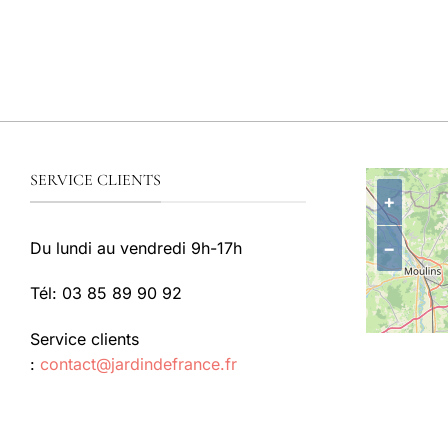
prix :
9.50€
à
22.50€
SERVICE CLIENTS
+
−
Du lundi au vendredi 9h-17h
Tél: 03 85 89 90 92
Service clients
:
contact@jardindefrance.fr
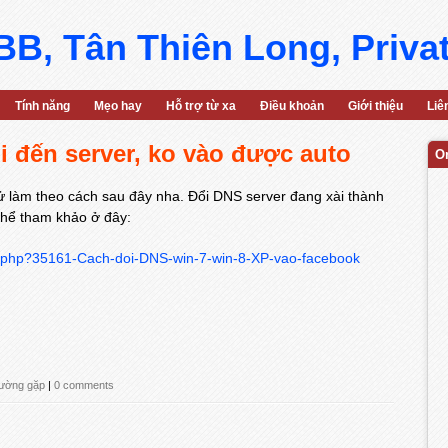
B, Tân Thiên Long, Priva
Tính năng
Mẹo hay
Hỗ trợ từ xa
Điều khoản
Giới thiệu
Liê
i đến server, ko vào được auto
O
 làm theo cách sau đây nha. Đổi DNS server đang xài thành
thể tham khảo ở đây:
d.php?35161-Cach-doi-DNS-win-7-win-8-XP-vao-facebook
hường gặp
|
0 comments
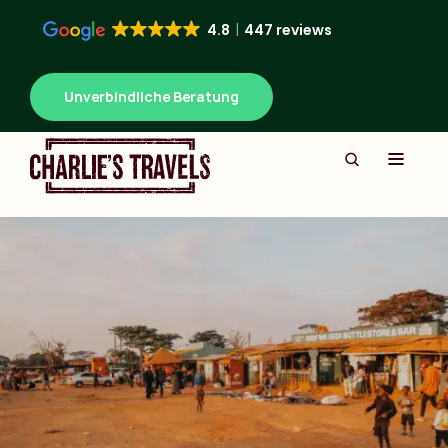
4.8
447 reviews
Unverbindliche Beratung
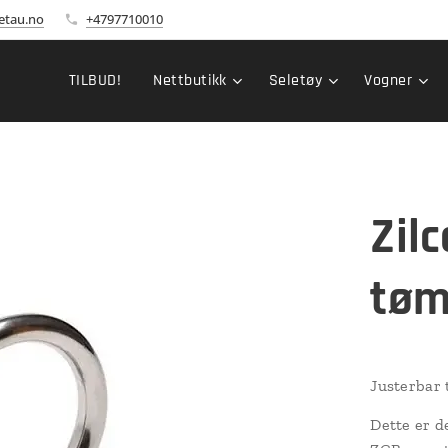
etau.no
+4797710010
TILBUD!
Nettbutikk
Seletøy
Vogner
Zil
tøm
Justerbar 
Dette er d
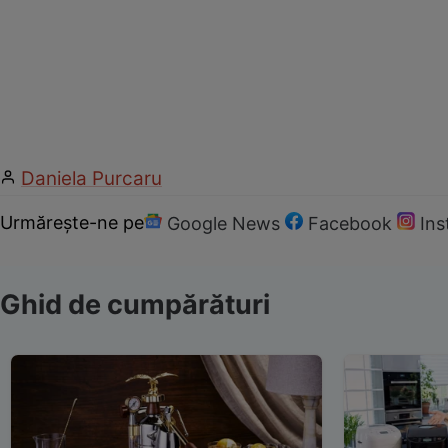
Daniela Purcaru
Urmărește-ne pe
Google News
Facebook
In
Ghid de cumpărături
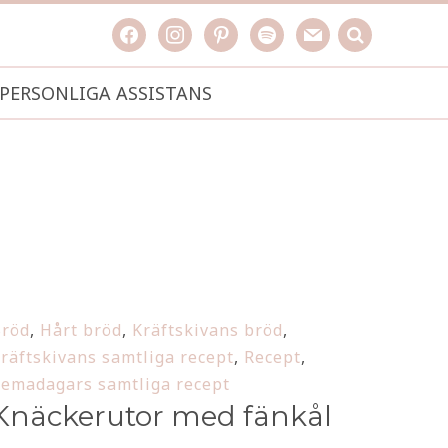
facebook
instagram
pinterest
spotify
mail
search

PERSONLIGA ASSISTANS
röd
,
Hårt bröd
,
Kräftskivans bröd
,
räftskivans samtliga recept
,
Recept
,
emadagars samtliga recept
Knäckerutor med fänkål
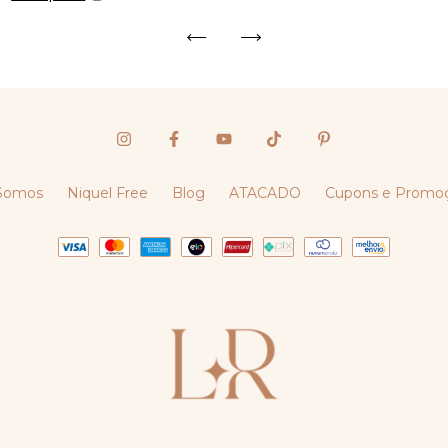
Somos
Niquel Free
Blog
ATACADO
Cupons e Promo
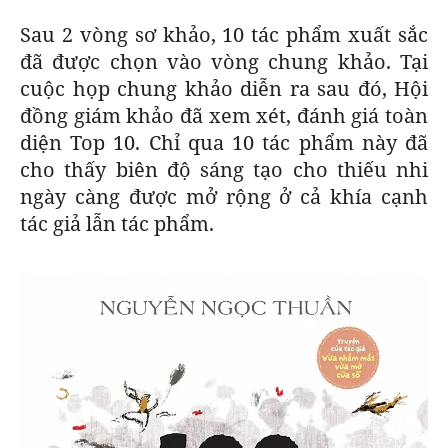
Sau 2 vòng sơ khảo, 10 tác phẩm xuất sắc
đã được chọn vào vòng chung khảo. Tại
cuộc họp chung khảo diễn ra sau đó, Hội
đồng giám khảo đã xem xét, đánh giá toàn
diện Top 10. Chỉ qua 10 tác phẩm này đã
cho thấy biên độ sáng tạo cho thiếu nhi
ngày càng được mở rộng ở cả khía cạnh
tác giả lẫn tác phẩm.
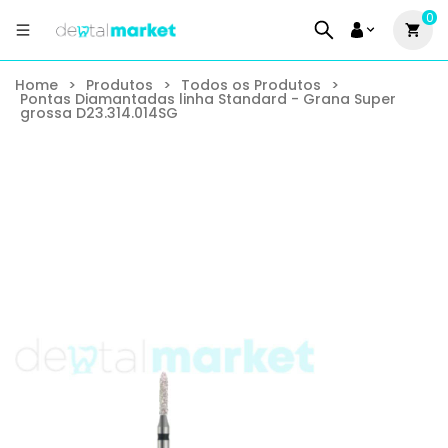
0
Home
>
Produtos
>
Todos os Produtos
>
Pontas Diamantadas linha Standard - Grana Super
grossa D23.314.014SG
- - - - -
Your task: Read each line of the material, and wherever the word "server" turns up, copy that line.

Reply:
i đến server, ko vào được auto
 làm theo cách sau đây nha. Đổi DNS server đang xài thành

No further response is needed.